REQUIREMENT -
Can you output every line of the records below, unchanged and in the same order?

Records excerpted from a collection
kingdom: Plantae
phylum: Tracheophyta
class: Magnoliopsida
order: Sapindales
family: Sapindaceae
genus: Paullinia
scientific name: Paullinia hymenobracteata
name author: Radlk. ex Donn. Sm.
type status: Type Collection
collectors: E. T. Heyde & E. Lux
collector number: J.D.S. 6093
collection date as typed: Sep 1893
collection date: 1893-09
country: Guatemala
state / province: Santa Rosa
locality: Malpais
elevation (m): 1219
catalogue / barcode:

THE ANSWER -
kingdom: Plantae
phylum: Tracheophyta
class: Magnoliopsida
order: Sapindales
family: Sapindaceae
genus: Paullinia
scientific name: Paullinia hymenobracteata
name author: Radlk. ex Donn. Sm.
type status: Type Collection
collectors: E. T. Heyde & E. Lux
collector number: J.D.S. 6093
collection date as typed: Sep 1893
collection date: 1893-09
country: Guatemala
state / province: Santa Rosa
locality: Malpais
elevation (m): 1219
catalogue / barcode:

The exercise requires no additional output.